Why did you become a Freemason?

From: Paul Austin <huckfinn@VNET.IBM.COM>
Date: Tue, 30 Sep 97 19:17:37 EDT
Submission:  Why I became a Mason

I knew one Mason when I was a boy - Pete James, my parent's neighbor. I don't recall much about him except that he was always kind to us, cut down an old tree for free, and was specially friendly toward my eldest brother, Tony. He talked endlessly about the Adirondacks and the peaceful Summers he spent there. These spotted impressions stayed with me, and even after he died, Mr James occupied his own place in my memory.

As I grew older, I began to realise what he represented - a void in my life and (I felt) in many others. There seems to be a general lack of decency among people today, but he had that decency that I was striving to have and inspire in others.

I met other Masons as I got older. A friend of mine's father is a Mason, and immediately after I met Mr. Villard, he reminded me of Mr. James. A more definable thing that I noticed about Bruce's dad was that he liked me in spite of my appearance, which my friend Bruce was surprised at; Bruce was certain he would take a cool attitude toward my long hair and earrings. But Mr. Villard could see past that and recognised that I was a decent human being.

Mr. Villard lent me a book on Masonry after I expressed a passing interest in it's symbols. I studied metaphor and symbols in college and I was intriqued by the lessons of the plumb, the level and the square. It was then that I decided to become a Mason.

I asked another aquaintance and Mason for help. His name was Paul Gregory. When he asked my why I wanted to do this, I said that I felt there was a lack of cultivated good nature in people, a lack of leadership, and a lack of brotherhood and under- standing in people. I wanted to have those qualities and show their worth to my friends for everyone's benefit. He explained that that was a perfect reason to want to become a Mason.

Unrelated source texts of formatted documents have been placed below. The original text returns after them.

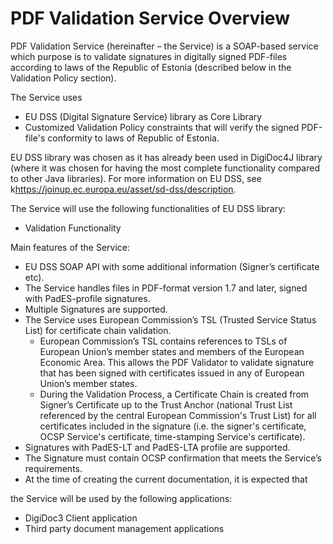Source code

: # PDF Validation Service Overview

PDF Validation Service (hereinafter – the Service) is a SOAP-based
service which purpose is to validate signatures in digitally signed
PDF-files according to laws of the Republic of Estonia (described below
in the Validation Policy section).

The Service uses

* EU DSS (Digital Signature Service) library as Core Library
* Customized Validation Policy constraints that will verify the signed
  PDF-file's conformity to laws of Republic of Estonia.

EU DSS library was chosen as it has already been used in DigiDoc4J
library (where it was chosen for having the most complete functionality
compared to other Java libraries). For more information on EU DSS, see
k<https://joinup.ec.europa.eu/asset/sd-dss/description>.

The Service will use the following functionalities of EU DSS library:

* Validation Functionality

Main features of the Service:

- EU DSS SOAP API with some additional information (Signer’s
  certificate etc).
- The Service handles files in PDF-format version 1.7 and later,
  signed with PadES-profile signatures.
- Multiple Signatures are supported.
- The Service uses European Commission’s TSL (Trusted Service
  Status List) for certificate chain validation.
	- European Commission’s TSL contains references to TSLs of
	  European Union’s member states and members of the European
	  Economic Area. This allows the PDF Validator to validate
	  signature that has been signed with certificates issued in any
	  of European Union’s member states.
	- During the Validation Process, a Certificate Chain is created
	  from Signer’s Certificate up to the Trust Anchor (national Trust
	  List referenced by the central European Commission's Trust List)
	  for all certificates included in the signature (i.e. the
	  signer's certificate, OCSP Service's certificate, time-stamping
	  Service's certificate).
- Signatures with PadES-LT and PadES-LTA profile are supported.
- The Signature must contain OCSP confirmation that meets the
  Service’s requirements.
- At the time of creating the current documentation, it is expected that

the Service will be used by the following applications:

- DigiDoc3 Client application
- Third party document management applications

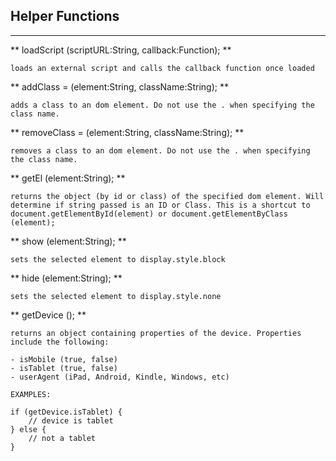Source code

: ## Helper Functions

---

** loadScript (scriptURL:String, callback:Function); **

	loads an external script and calls the callback function once loaded


** addClass = (element:String, className:String); **

	adds a class to an dom element. Do not use the . when specifying the class name.


** removeClass = (element:String, className:String); **

	removes a class to an dom element. Do not use the . when specifying the class name.


** getEl (element:String); **

	returns the object (by id or class) of the specified dom element. Will determine if string passed is an ID or Class. This is a shortcut to document.getElementById(element) or document.getElementByClass (element);


** show (element:String); **

	sets the selected element to display.style.block


** hide (element:String); **

	sets the selected element to display.style.none


** getDevice (); **

	returns an object containing properties of the device. Properties include the following:
	
	- isMobile (true, false)
	- isTablet (true, false)
	- userAgent (iPad, Android, Kindle, Windows, etc)
	
	EXAMPLES:
	
	if (getDevice.isTablet) {
		// device is tablet
	} else {
		// not a tablet
	}
	
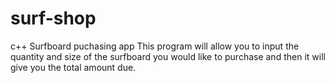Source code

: # surf-shop
c++ Surfboard puchasing app
This program will allow you to input the quantity and size of the surfboard you would like to purchase and then it will give you the total amount due.
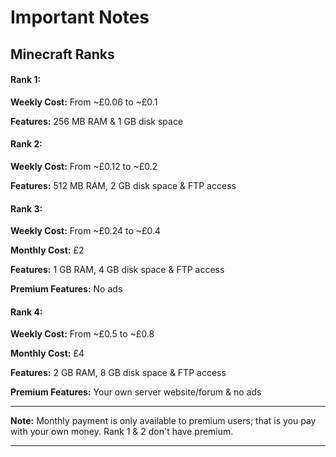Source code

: # Important Notes
Minecraft Ranks
----------------
#### Rank 1:
**Weekly Cost:** From ~£0.06 to ~£0.1

**Features:** 256 MB RAM & 1 GB disk space

#### Rank 2:
**Weekly Cost:** From ~£0.12 to ~£0.2

**Features:** 512 MB RAM, 2 GB disk space & FTP access

#### Rank 3:
**Weekly Cost:** From ~£0.24 to ~£0.4

**Monthly Cost:** £2

**Features:** 1 GB RAM, 4 GB disk space & FTP access

**Premium Features:** No ads

#### Rank 4:
**Weekly Cost:** From ~£0.5 to ~£0.8

**Monthly Cost:** £4

**Features:** 2 GB RAM, 8 GB disk space & FTP access

**Premium Features:** Your own server website/forum & no ads

----------------------------------------------------------------

**Note:** Monthly payment is only available to premium users; that is you pay with your own money. Rank 1 & 2 don't have premium.

----------------------------------------------------------------
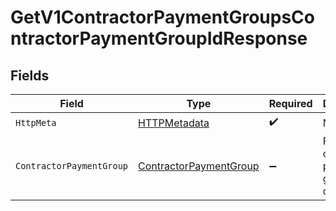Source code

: # GetV1ContractorPaymentGroupsContractorPaymentGroupIdResponse


## Fields

| Field                                                                       | Type                                                                        | Required                                                                    | Description                                                                 |
| --------------------------------------------------------------------------- | --------------------------------------------------------------------------- | --------------------------------------------------------------------------- | --------------------------------------------------------------------------- |
| `HttpMeta`                                                                  | [HTTPMetadata](../../Models/Components/HTTPMetadata.md)                     | :heavy_check_mark:                                                          | N/A                                                                         |
| `ContractorPaymentGroup`                                                    | [ContractorPaymentGroup](../../Models/Components/ContractorPaymentGroup.md) | :heavy_minus_sign:                                                          | Full contractor payment group object                                        |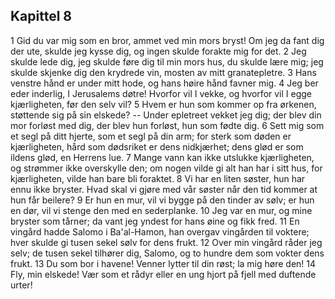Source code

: ## Kapittel 8

1 Gid du var mig som en bror, ammet ved min mors bryst! Om jeg da fant dig der ute, skulde jeg kysse dig, og ingen skulde forakte mig for det. 
2 Jeg skulde lede dig, jeg skulde føre dig til min mors hus, du skulde lære mig; jeg skulde skjenke dig den krydrede vin, mosten av mitt granatepletre. 
3 Hans venstre hånd er under mitt hode, og hans høire hånd favner mig. 
4 Jeg ber eder inderlig, I Jerusalems døtre! Hvorfor vil I vekke, og hvorfor vil I egge kjærligheten, før den selv vil? 
5 Hvem er hun som kommer op fra ørkenen, støttende sig på sin elskede? -- Under epletreet vekket jeg dig; der blev din mor forløst med dig, der blev hun forløst, hun som fødte dig. 
6 Sett mig som et segl på ditt hjerte, som et segl på din arm; for sterk som døden er kjærligheten, hård som dødsriket er dens nidkjærhet; dens glød er som ildens glød, en Herrens lue. 
7 Mange vann kan ikke utslukke kjærligheten, og strømmer ikke overskylle den; om nogen vilde gi alt han har i sitt hus, for kjærligheten, vilde han bare bli foraktet. 
8 Vi har en liten søster, hun har ennu ikke bryster. Hvad skal vi gjøre med vår søster når den tid kommer at hun får beilere? 
9 Er hun en mur, vil vi bygge på den tinder av sølv; er hun en dør, vil vi stenge den med en sederplanke. 
10 Jeg var en mur, og mine bryster som tårner; da vant jeg yndest for hans øine og fikk fred. 
11 En vingård hadde Salomo i Ba'al-Hamon, han overgav vingården til voktere; hver skulde gi tusen sekel sølv for dens frukt. 
12 Over min vingård råder jeg selv; de tusen sekel tilhører dig, Salomo, og to hundre dem som vokter dens frukt. 
13 Du som bor i havene! Venner lytter til din røst; la mig høre den! 
14 Fly, min elskede! Vær som et rådyr eller en ung hjort på fjell med duftende urter!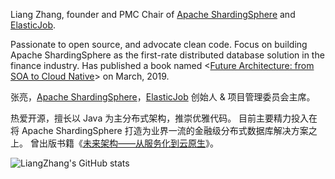 Liang Zhang, founder and PMC Chair of [Apache ShardingSphere](https://github.com/apache/shardingsphere) and [ElasticJob](https://github.com/apache/shardingsphere-elasticjob).

Passionate to open source, and advocate clean code.
Focus on building Apache ShardingSphere as the first-rate distributed database solution in the finance industry. 
Has published a book named <[Future Architecture: from SOA to Cloud Native](https://baike.baidu.com/item/%E6%9C%AA%E6%9D%A5%E6%9E%B6%E6%9E%84%EF%BC%9A%E4%BB%8E%E6%9C%8D%E5%8A%A1%E5%8C%96%E5%88%B0%E4%BA%91%E5%8E%9F%E7%94%9F/23376862)> on March, 2019.

张亮，[Apache ShardingSphere](https://github.com/apache/shardingsphere)，[ElasticJob](https://github.com/apache/shardingsphere-elasticjob) 创始人 & 项目管理委员会主席。

热爱开源，擅长以 Java 为主分布式架构，推崇优雅代码。
目前主要精力投入在将 Apache ShardingSphere 打造为业界一流的金融级分布式数据库解决方案之上。
曾出版书籍《[未来架构——从服务化到云原生](https://baike.baidu.com/item/%E6%9C%AA%E6%9D%A5%E6%9E%B6%E6%9E%84%EF%BC%9A%E4%BB%8E%E6%9C%8D%E5%8A%A1%E5%8C%96%E5%88%B0%E4%BA%91%E5%8E%9F%E7%94%9F/23376862)》。

![LiangZhang's GitHub stats](https://github-readme-stats.vercel.app/api?username=terrymanu&hide_border=true&show_icons=true&include_all_commits=true&count_private=true&theme=buefy)
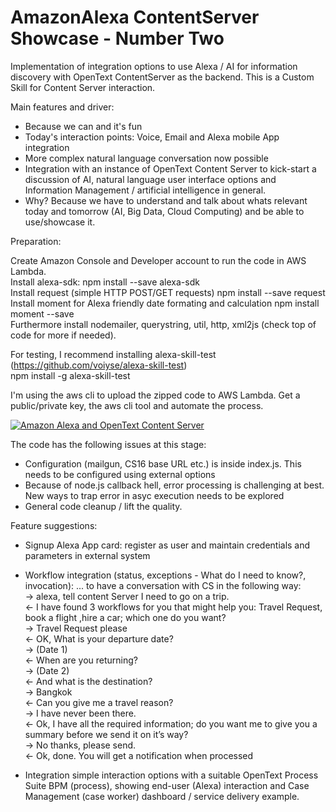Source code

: # AmazonAlexa ContentServer Showcase - Number Two

Implementation of integration options to use Alexa / AI for information discovery with OpenText ContentServer as the backend. This is a Custom Skill for Content Server interaction.

Main features and driver:
- Because we can and it's fun
- Today's interaction points: Voice, Email and Alexa mobile App integration
- More complex natural language conversation now possible
- Integration with an instance of OpenText Content Server to kick-start a discussion of AI, natural language user interface options and Information Management / artificial intelligence in general.
- Why? Because we have to understand and talk about whats relevant today and tomorrow (AI, Big Data, Cloud Computing) and be able to use/showcase it.

Preparation:

Create Amazon Console and Developer account to run the code in AWS Lambda.  
Install alexa-sdk: npm install --save alexa-sdk  
Install request (simple HTTP POST/GET requests) npm install --save request  
Install moment for Alexa friendly date formating and calculation npm install moment --save  
Furthermore install nodemailer, querystring, util, http, xml2js (check top of code for more if needed).

For testing, I recommend installing alexa-skill-test (https://github.com/voiyse/alexa-skill-test)  
npm install -g alexa-skill-test

I'm using the aws cli to upload the zipped code to AWS Lambda. Get a public/private key, the aws cli tool and automate the process.

[![Amazon Alexa and OpenText Content Server](http://i.imgur.com/ZQZFtul.jpg)](https://youtu.be/bs_OAtzF444 "Artificial Intelligent assisted Information Discovery - OpenText and Amazon Alexa")

The code has the following issues at this stage:
- Configuration (mailgun, CS16 base URL etc.) is inside index.js. This needs to be configured using external options
- Because of node.js callback hell, error processing is challenging at best. New ways to trap error in asyc execution needs to be explored
- General code cleanup / lift the quality.

Feature suggestions:
- Signup Alexa App card: register as user and maintain credentials and parameters in external system
- Workflow integration (status, exceptions - What do I need to know?, invocation):
    ... to have a conversation with CS in the following way:  
    -> alexa, tell content Server I need to go on a trip.  
    <- I have found 3 workflows for you that might help you: Travel Request, book a flight ,hire a car; which one do you want?  
    -> Travel Request please  
    <- OK, What is your departure date?  
    -> (Date 1)  
    <- When are you returning?  
    -> (Date 2)  
    <- And what is the destination?  
    -> Bangkok  
    <- Can you give me a travel reason?  
    -> I have never been there.  
    <- Ok, I have all the required information; do you want me to give you a summary before we send it on it’s way?  
    -> No thanks, please send.  
    <- Ok, done. You will get a notification when processed  
    
- Integration simple interaction options with a suitable OpenText Process Suite BPM (process), showing end-user (Alexa) interaction and Case Management (case worker) dashboard / service delivery example.  
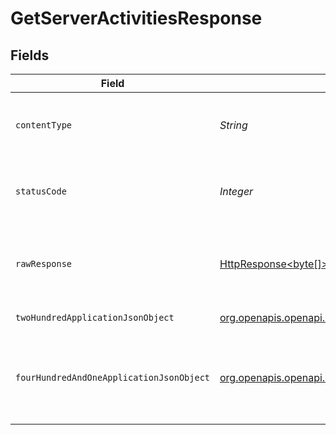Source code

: # GetServerActivitiesResponse


## Fields

| Field                                                                                                                                                    | Type                                                                                                                                                     | Required                                                                                                                                                 | Description                                                                                                                                              |
| -------------------------------------------------------------------------------------------------------------------------------------------------------- | -------------------------------------------------------------------------------------------------------------------------------------------------------- | -------------------------------------------------------------------------------------------------------------------------------------------------------- | -------------------------------------------------------------------------------------------------------------------------------------------------------- |
| `contentType`                                                                                                                                            | *String*                                                                                                                                                 | :heavy_check_mark:                                                                                                                                       | HTTP response content type for this operation                                                                                                            |
| `statusCode`                                                                                                                                             | *Integer*                                                                                                                                                | :heavy_check_mark:                                                                                                                                       | HTTP response status code for this operation                                                                                                             |
| `rawResponse`                                                                                                                                            | [HttpResponse<byte[]>](https://docs.oracle.com/en/java/javase/11/docs/api/java.net.http/java/net/http/HttpResponse.html)                                 | :heavy_check_mark:                                                                                                                                       | Raw HTTP response; suitable for custom response parsing                                                                                                  |
| `twoHundredApplicationJsonObject`                                                                                                                        | [org.openapis.openapi.models.operations.GetServerActivitiesResponseBody](../../models/operations/GetServerActivitiesResponseBody.md)                     | :heavy_minus_sign:                                                                                                                                       | The Server Activities                                                                                                                                    |
| `fourHundredAndOneApplicationJsonObject`                                                                                                                 | [org.openapis.openapi.models.operations.GetServerActivitiesActivitiesResponseBody](../../models/operations/GetServerActivitiesActivitiesResponseBody.md) | :heavy_minus_sign:                                                                                                                                       | Unauthorized - Returned if the X-Plex-Token is missing from the header or query.                                                                         |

Since then I have passed to the degree of Fellowcraft. I have not learned all that I can from Masonry, and I am sure the journey will never end. But I know now that I am in the company of the people for whom I was searching. Tolerant, kind men, working together in brotherhood for peace and understanding, acknowledging and acting on the belief that we are all of us God's children, and that we should act in such a manner that when we finally meet our maker - whoever that may be, however we believe it to happen - that we will stand upright and face him with the knowledge that we have earned the dignity and right to do so.